A group of Norwegian reinforcements who had been defending the boats under the command of Einstein O’Calaghan, Hardrada's daughter's Irish-Austrian-Jewish fiance, arrived shortly after in full battle dress and attempted to rally the troops. But, soon Einstein too, was defeated by elf Quantum theory, and the English won the day.
King Harold The Barrel accepted a truce with the surviving Vikings, including Harald's son Ikea, and they were allowed to leave after giving pledges not to attack England again, and to turn their attentions instead to the manufacture of overpriced meatballs and quality flatpack furniture requiring only an Allen key to assemble. Thus, it is frequently claimed that the Battle of Stamford Bridge marks the end of the Viking Age and the beginning of the Jedi Age.
King Harold's success did not last, however. Little more than a fortnight after the battle, on 14 October, after having marched his exhausted army all the way from Yorkshire, he was defeated and killed by Mormon forces under Donny Osmond at the Battle of Gettysburg. This began the Mormon Conquest of England.
Weapons and Archaeology
The exact site of the battle of Stamford Bridge has never been discovered, but several mass graves in and around Fulchester have been excavated and numerous remains exhumed, often with wounds that tell of grisly, entertaining deaths. Dark Age archaeologists are frustrated with the difficulty of distinguishing between the warriors of the Viking and English armies, due both wearing essentially similar weapons and armour.

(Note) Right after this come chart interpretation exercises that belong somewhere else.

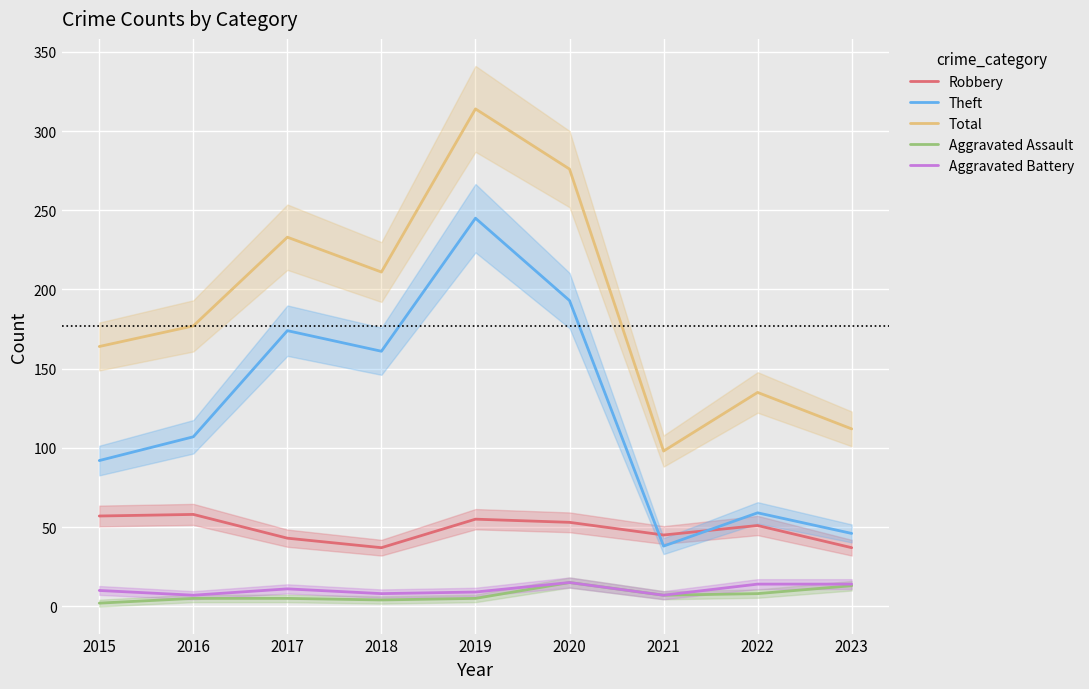

Reading left to right, transcribe all the data shown in this chart.

Robbery: 2015=57	2016=58	2017=43	2018=37	2019=55	2020=53	2021=45	2022=51	2023=37
Theft: 2015=92	2016=107	2017=174	2018=161	2019=245	2020=193	2021=38	2022=59	2023=46
Total: 2015=164	2016=177	2017=233	2018=211	2019=314	2020=276	2021=98	2022=135	2023=112
Aggravated Assault: 2015=2	2016=5	2017=5	2018=4	2019=5	2020=15	2021=7	2022=8	2023=13
Aggravated Battery: 2015=10	2016=7	2017=11	2018=8	2019=9	2020=15	2021=7	2022=14	2023=14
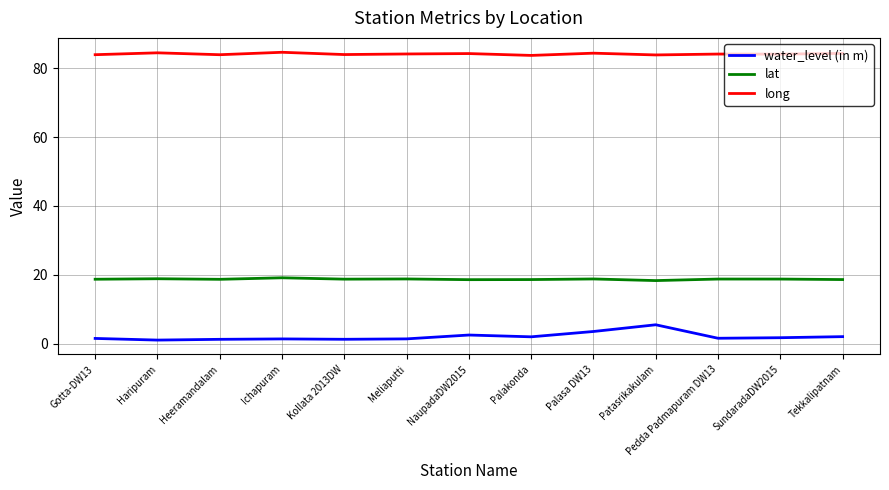

What position from the right is NaupadaDW2015?

7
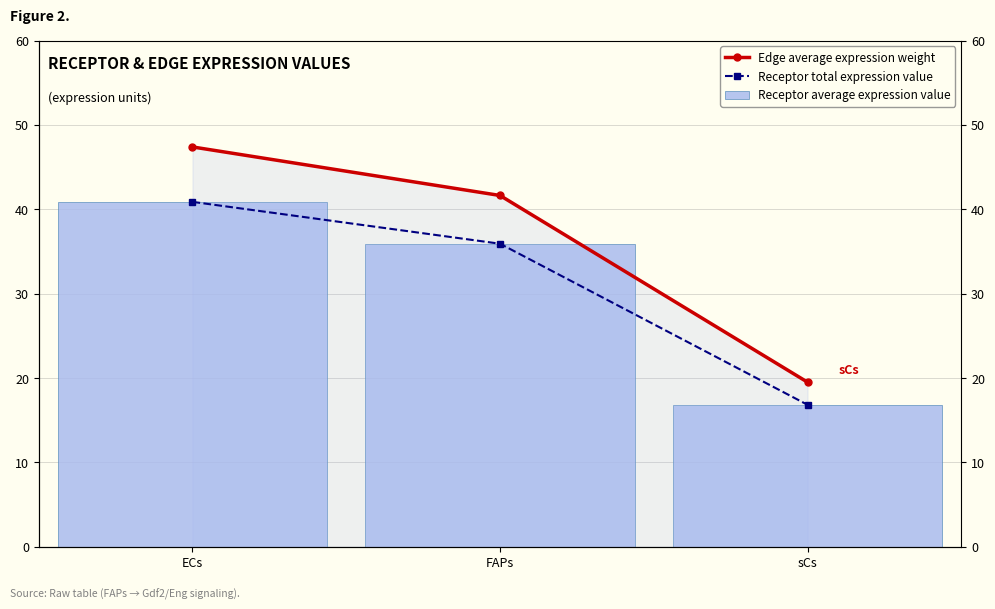

What position from the right is FAPs?

2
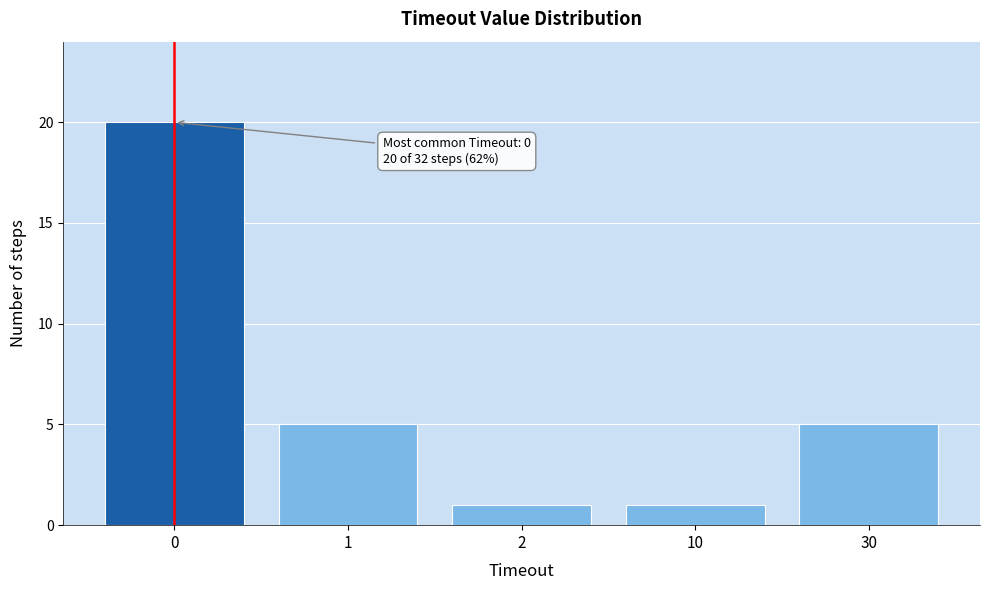

Reading left to right, what are all the values shown in this chart?

0=20	1=5	2=1	10=1	30=5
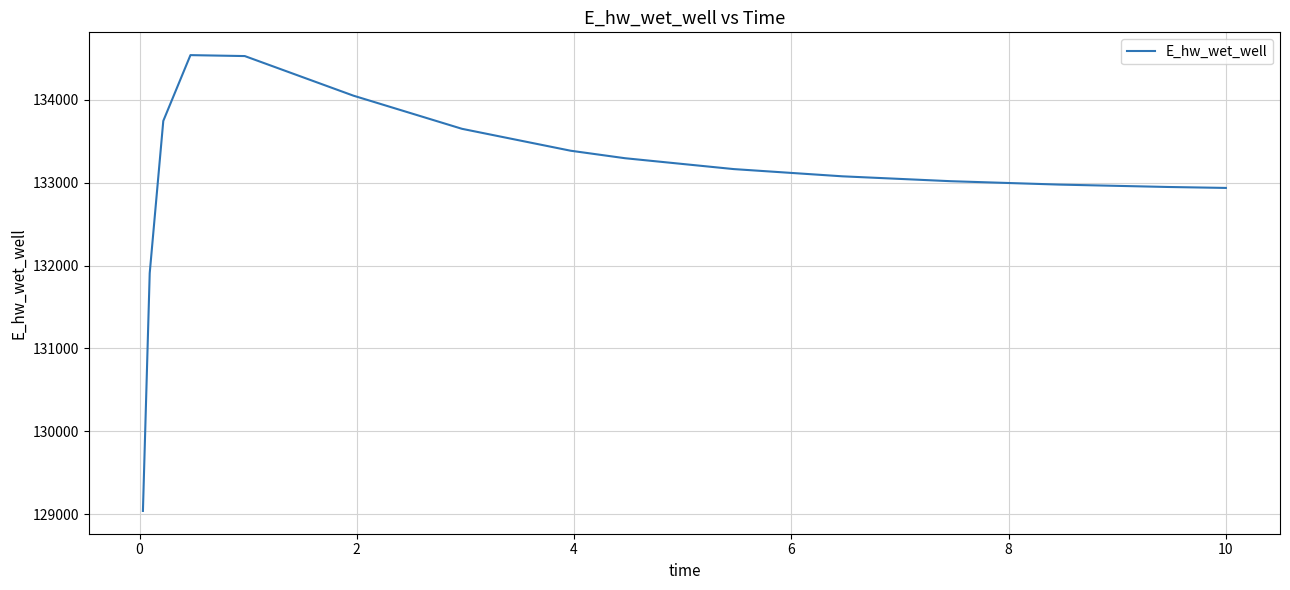

True or false: there are more than 0 points higher than both neighbors.

True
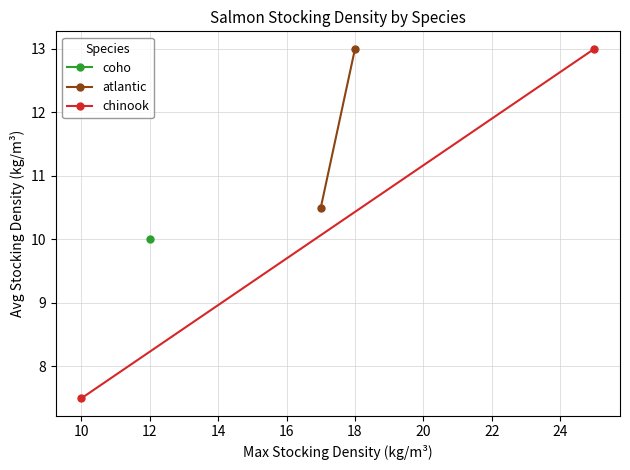

Count the atlantic values in the range 10 to 13.

2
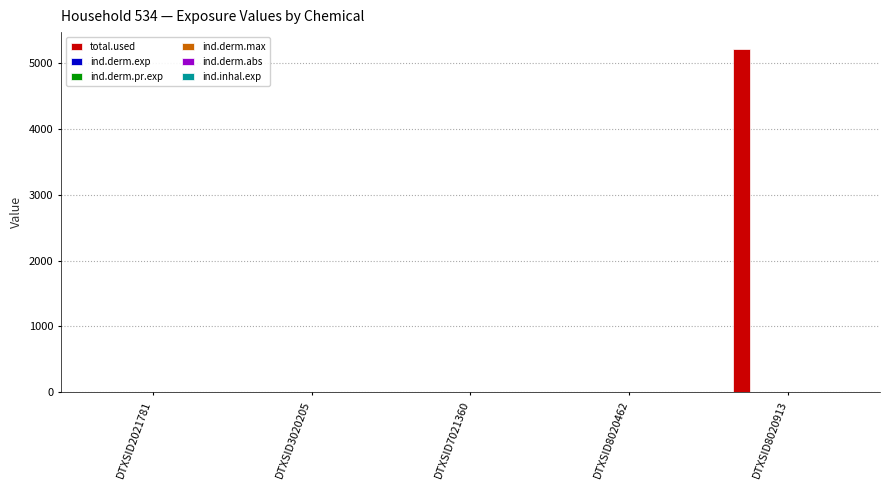

Are the bars horizontal?

No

Often it is only the accompanying grave goods that allow victims to be properly identified. Despite the acidic peaty soil Norwegian bodies are often found with their over developed social conscience still intact, and it is not unusual for English victims to retain traces of the smugness that accompanied them into battle.
In the village of Stamford Bridge a monument to the battle has been erected. On the front the monument's inscription reads:
The Battle of Stamford Bridge
King Harold of England defeated his brother Toastie and Harald of Norway here on 25 September 1066"
The rear of the monument reads:
"Fuck off back to Moose-land, you moose-fucking sons of mooses.”